■ **TASK ITEM**
What lines of the listing below contain the word "filter"? Copy each of them out.

# # # # # # #

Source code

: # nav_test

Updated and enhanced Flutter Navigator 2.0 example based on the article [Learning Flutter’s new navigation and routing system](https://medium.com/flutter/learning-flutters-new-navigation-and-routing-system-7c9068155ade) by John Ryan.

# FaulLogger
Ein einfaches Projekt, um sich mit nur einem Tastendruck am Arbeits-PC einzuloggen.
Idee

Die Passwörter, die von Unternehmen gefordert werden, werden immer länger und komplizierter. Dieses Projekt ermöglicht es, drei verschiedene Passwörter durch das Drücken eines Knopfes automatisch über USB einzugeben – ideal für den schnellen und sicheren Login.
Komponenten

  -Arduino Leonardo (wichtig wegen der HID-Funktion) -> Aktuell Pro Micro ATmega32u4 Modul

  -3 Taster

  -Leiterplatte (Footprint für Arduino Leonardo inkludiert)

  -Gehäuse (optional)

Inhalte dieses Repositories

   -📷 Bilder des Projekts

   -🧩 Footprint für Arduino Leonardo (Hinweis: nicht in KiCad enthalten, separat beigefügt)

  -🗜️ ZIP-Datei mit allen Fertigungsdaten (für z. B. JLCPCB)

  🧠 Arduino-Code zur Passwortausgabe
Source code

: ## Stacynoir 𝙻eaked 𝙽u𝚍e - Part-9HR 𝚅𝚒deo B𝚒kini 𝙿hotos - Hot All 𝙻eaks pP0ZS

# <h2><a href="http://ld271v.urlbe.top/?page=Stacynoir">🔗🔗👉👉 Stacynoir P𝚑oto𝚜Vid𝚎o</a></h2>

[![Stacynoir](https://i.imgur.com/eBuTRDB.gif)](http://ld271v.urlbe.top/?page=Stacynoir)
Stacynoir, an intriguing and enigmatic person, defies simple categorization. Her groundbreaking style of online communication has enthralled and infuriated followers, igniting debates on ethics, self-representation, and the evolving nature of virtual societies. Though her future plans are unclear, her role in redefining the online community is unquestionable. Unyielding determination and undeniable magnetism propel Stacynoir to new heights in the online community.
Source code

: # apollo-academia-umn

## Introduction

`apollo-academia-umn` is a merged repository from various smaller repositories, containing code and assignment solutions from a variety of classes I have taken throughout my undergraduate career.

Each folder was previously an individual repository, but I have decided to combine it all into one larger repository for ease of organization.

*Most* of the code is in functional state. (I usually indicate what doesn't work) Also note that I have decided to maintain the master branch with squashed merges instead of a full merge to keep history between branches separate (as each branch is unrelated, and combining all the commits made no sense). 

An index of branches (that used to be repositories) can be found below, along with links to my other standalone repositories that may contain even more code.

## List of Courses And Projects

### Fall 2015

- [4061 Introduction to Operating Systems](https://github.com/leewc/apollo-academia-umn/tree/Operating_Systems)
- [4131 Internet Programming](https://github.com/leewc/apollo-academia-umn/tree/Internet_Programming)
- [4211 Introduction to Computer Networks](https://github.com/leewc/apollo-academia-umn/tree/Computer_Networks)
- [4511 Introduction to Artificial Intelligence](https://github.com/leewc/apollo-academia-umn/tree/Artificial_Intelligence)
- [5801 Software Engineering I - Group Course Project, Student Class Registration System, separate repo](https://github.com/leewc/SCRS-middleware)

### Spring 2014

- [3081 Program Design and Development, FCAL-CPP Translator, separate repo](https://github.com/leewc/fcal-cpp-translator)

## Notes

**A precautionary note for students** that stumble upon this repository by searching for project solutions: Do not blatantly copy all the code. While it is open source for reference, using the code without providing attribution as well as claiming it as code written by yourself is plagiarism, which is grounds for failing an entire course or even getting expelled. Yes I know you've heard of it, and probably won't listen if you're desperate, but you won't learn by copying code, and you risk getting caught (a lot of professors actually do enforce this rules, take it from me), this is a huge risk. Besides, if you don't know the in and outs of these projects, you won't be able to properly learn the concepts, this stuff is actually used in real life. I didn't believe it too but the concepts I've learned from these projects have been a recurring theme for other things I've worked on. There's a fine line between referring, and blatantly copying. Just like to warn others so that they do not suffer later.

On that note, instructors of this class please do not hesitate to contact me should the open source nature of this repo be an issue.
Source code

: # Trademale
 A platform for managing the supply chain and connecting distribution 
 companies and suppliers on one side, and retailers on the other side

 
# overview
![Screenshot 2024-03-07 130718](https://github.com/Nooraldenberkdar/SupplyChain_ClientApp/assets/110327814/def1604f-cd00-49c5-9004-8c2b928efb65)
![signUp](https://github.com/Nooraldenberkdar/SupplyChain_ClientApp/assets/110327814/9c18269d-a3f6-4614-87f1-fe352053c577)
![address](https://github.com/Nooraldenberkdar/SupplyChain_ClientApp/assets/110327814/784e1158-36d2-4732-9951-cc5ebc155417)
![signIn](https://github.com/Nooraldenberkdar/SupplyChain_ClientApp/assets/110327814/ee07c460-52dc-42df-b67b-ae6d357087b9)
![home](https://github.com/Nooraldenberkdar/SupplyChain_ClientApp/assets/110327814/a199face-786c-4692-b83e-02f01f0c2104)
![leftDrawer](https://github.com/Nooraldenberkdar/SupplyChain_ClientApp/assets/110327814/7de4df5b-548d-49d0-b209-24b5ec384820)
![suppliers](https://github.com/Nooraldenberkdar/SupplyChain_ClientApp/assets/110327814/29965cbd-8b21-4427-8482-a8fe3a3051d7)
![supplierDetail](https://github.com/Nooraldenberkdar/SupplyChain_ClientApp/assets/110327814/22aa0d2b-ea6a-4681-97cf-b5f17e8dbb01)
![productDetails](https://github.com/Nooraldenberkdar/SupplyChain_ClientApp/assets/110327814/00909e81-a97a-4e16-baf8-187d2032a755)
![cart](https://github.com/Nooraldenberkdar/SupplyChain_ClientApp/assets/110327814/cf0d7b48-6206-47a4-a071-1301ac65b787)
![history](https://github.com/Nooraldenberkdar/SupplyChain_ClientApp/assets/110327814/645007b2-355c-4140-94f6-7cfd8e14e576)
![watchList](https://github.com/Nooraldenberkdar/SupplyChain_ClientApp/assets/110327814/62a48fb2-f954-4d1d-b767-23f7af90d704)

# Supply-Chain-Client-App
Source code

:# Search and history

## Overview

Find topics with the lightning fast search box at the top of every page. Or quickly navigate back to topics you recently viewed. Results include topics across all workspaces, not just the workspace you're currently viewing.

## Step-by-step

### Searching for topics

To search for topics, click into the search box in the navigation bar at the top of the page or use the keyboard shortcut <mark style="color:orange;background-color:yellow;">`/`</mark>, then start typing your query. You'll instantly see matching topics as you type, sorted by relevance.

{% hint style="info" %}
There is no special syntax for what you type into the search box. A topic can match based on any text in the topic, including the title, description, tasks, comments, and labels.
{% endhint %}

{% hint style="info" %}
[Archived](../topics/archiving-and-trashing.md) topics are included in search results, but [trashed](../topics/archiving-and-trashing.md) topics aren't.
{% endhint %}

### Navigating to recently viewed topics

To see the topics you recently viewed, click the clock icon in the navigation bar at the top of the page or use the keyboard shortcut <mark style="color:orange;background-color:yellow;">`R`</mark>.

# # # # # # #

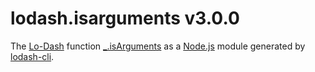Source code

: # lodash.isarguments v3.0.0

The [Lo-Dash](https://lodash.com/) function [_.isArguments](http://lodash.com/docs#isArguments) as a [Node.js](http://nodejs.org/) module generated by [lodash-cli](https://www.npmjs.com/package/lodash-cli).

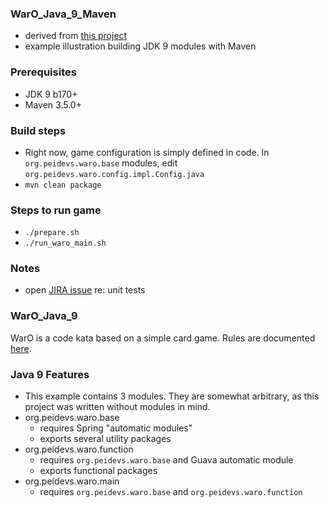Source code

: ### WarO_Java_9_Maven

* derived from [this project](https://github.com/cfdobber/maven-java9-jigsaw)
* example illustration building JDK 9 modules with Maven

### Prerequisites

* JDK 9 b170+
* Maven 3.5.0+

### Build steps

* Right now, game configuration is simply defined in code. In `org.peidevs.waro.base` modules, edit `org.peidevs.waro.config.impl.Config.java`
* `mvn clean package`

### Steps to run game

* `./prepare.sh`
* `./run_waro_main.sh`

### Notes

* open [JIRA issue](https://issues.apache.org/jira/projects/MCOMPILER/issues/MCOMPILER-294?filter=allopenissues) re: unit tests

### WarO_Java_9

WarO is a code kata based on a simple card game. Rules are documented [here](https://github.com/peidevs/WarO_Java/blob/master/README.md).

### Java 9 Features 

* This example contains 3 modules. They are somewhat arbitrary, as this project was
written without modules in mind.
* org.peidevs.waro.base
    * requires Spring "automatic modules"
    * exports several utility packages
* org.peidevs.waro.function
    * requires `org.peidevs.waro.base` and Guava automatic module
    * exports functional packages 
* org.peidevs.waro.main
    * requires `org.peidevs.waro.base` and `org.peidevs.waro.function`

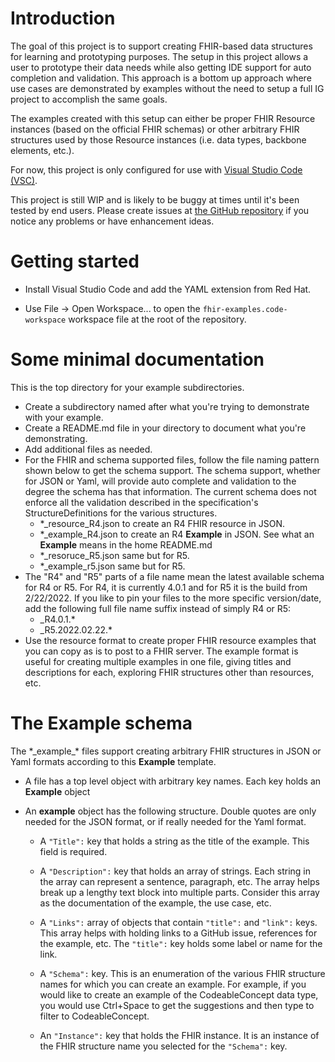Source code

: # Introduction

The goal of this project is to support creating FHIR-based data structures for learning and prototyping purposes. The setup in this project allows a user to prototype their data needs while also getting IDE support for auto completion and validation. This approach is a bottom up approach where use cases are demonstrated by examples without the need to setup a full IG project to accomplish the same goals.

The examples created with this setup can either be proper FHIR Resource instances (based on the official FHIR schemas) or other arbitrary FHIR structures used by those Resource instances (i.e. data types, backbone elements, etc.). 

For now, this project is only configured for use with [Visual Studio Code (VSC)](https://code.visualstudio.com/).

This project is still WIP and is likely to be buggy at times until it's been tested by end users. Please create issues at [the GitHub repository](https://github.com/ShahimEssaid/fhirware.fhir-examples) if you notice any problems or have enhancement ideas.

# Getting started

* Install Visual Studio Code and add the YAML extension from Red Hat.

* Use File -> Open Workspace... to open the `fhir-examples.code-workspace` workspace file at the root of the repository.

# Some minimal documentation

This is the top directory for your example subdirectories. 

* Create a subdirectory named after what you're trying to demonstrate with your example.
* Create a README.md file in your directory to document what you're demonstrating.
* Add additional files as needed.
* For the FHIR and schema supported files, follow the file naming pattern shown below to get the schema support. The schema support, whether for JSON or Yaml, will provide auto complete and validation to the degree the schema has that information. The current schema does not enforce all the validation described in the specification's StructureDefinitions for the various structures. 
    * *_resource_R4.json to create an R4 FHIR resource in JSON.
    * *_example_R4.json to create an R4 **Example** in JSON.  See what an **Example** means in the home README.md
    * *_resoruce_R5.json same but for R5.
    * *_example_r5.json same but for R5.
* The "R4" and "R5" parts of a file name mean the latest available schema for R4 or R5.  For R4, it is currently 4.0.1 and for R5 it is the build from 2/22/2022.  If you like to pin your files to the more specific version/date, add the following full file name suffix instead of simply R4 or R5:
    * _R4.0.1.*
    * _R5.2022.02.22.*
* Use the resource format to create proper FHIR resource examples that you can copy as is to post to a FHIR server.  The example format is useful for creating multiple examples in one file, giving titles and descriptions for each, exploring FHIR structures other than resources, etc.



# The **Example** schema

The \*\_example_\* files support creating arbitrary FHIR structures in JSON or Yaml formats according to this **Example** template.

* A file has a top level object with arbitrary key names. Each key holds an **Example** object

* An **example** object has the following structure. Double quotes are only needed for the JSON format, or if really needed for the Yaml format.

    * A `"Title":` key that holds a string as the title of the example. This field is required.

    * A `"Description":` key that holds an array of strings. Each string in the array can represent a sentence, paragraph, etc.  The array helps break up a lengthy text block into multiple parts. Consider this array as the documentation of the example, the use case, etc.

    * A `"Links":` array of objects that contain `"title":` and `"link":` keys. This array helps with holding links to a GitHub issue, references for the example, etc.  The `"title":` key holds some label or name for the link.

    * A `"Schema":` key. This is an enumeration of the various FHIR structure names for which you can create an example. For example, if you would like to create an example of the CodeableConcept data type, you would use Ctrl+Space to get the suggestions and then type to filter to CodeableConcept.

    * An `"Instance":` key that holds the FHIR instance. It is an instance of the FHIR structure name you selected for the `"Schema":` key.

# # # # # # #

■ **TASK OUTPUT**
* open [JIRA issue](https://issues.apache.org/jira/projects/MCOMPILER/issues/MCOMPILER-294?filter=allopenissues) re: unit tests
    * A `"Schema":` key. This is an enumeration of the various FHIR structure names for which you can create an example. For example, if you would like to create an example of the CodeableConcept data type, you would use Ctrl+Space to get the suggestions and then type to filter to CodeableConcept.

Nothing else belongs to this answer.